**TASK**
Pull out every line in the listing that contains the word "масштабування".

**RECORDS PROVIDED**

*** Block opens ***

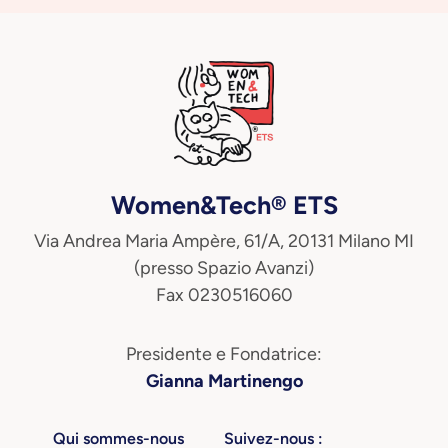
Women&Tech® ETS
Via Andrea Maria Ampère, 61/A, 20131 Milano MI
(presso Spazio Avanzi)
Fax 0230516060
Presidente e Fondatrice:
Gianna Martinengo
Qui sommes-nous
Suivez-nous :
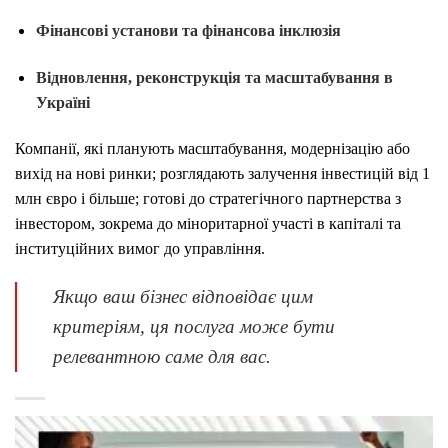
Фінансові установи та фінансова інклюзія
Відновлення, реконструкція та масштабування в
Україні
Компанії, які планують масштабування, модернізацію або
вихід на нові ринки; розглядають залучення інвестицій від 1
млн євро і більше; готові до стратегічного партнерства з
інвестором, зокрема до міноритарної участі в капіталі та
інституційних вимог до управління.
Якщо ваш бізнес відповідає цим
критеріям, ця послуга може бути
релевантною саме для вас.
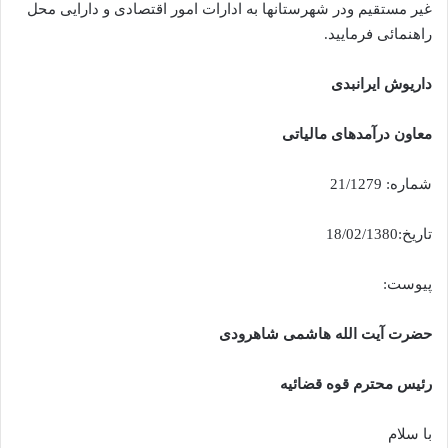
غیر مستقیم ودر شهرستانها به ادارات امور اقتصادی و دارایی محل
راهنمائی فرمایید.
داریوش ایرانبدی
معاون درآمدهای مالیاتی
شماره: 21/1279
تاریخ:18/02/1380
پیوست:
حضرت آیت الله هاشمی شاهرودی
رئیس محترم قوه قضائیه
با سلام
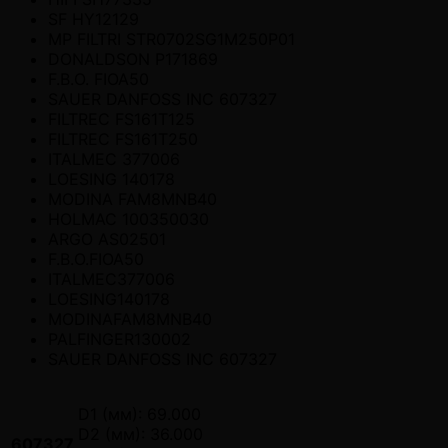
SF HY12129
MP FILTRI STR0702SG1M250P01
DONALDSON P171869
F.B.O. FIOA50
SAUER DANFOSS INC 607327
FILTREC FS161T125
FILTREC FS161T250
ITALMEC 377006
LOESING 140178
MODINA FAM8MNB40
HOLMAC 100350030
ARGO AS02501
F.B.O.FIOA50
ITALMEC377006
LOESING140178
MODINAFAM8MNB40
PALFINGER130002
SAUER DANFOSS INC 607327
D1 (мм): 69.000
D2 (мм): 36.000
607327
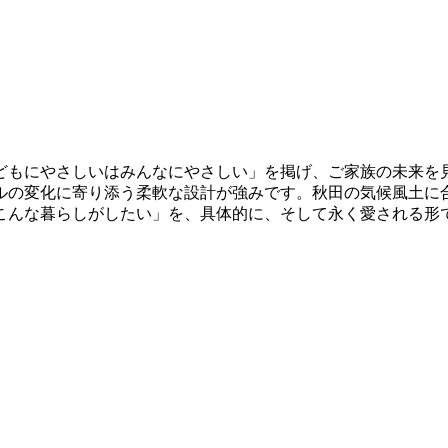
どもにやさしいはみんなにやさしい」を掲げ、ご家族の未来を
ルの変化に寄り添う柔軟な設計が強みです。秋田の気候風土に
こんな暮らしがしたい」を、具体的に、そして永く愛される形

*** Block closes ***

**OUTPUT**
Відновлення, реконструкція та масштабування в
Компанії, які планують масштабування, модернізацію або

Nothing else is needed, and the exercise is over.